Prompt API color sensitivity
I was playing with stress-testing the multimodal capabilities of the Prompt API and thought a nice test case might be to have the model read the current time painted on a <canvas>
. As with my last Prompt API exploration, I'm again using a response constraint, the HH:mm:ss
regular expression /^([0-1][0-9]|2[0-3]):([0-5][0-9]):([0-5][0-9])$/
. The prompt is "Read the time that you can see in this image and print it in HH:mm:ss format."
To my surprise, the model (Gemini Nano in Chrome) seems to be quite color-sensitive. I found that the model often gets the time wrong in dark mode when a red font is used to paint on the canvas. (The Canvas
CSS system color is #121212
in Chrome in dark mode.) I checked the contrast between CSS #ff0000
(that is, red) and CSS #121212
(that is, black-ish) and it's 4.68:1
, which for large text passes both WCAG AA and WCAG AAA.

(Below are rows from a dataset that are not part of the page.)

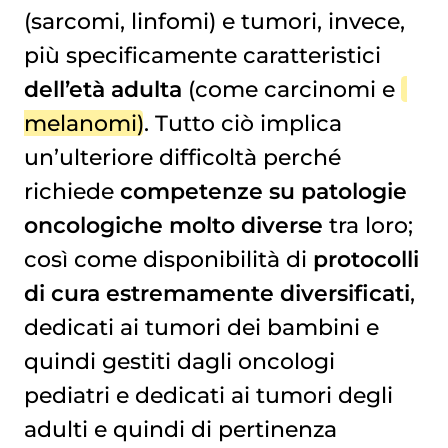
(sarcomi, linfomi) e tumori, invece,
più specificamente caratteristici
dell’età adulta
(come carcinomi e
melanomi
). Tutto ciò implica
un’ulteriore difficoltà perché
richiede
competenze su patologie
oncologiche molto diverse
tra loro;
così come disponibilità di
protocolli
di cura estremamente diversificati
,
dedicati ai tumori dei bambini e
quindi gestiti dagli oncologi
pediatri e dedicati ai tumori degli
adulti e quindi di pertinenza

Not something really super actionable, other than maybe a heads up to play with color-preprocessing if the model's recognition performance is poorer than you expected.
Oh, and almost forgot the results of my stress test: on my MacBook Pro 16-inch, Nov 2024 with an Apple M4 Pro and 48 GB of RAM, the model was able to keep up with about one complete (but not necessarily correct) prompt response per second. (Yes, I know that this machine is not what the average user has.)
You can play with the demo embedded below, or check out the source code on GitHub. Toggle between light mode and dark mode and choose red or CanvasText
as the font color.
Update: It's a lot worse if the canvas background color is pure black #000000
. I've updated the demo to use pure black, and have filed a Chromium bug.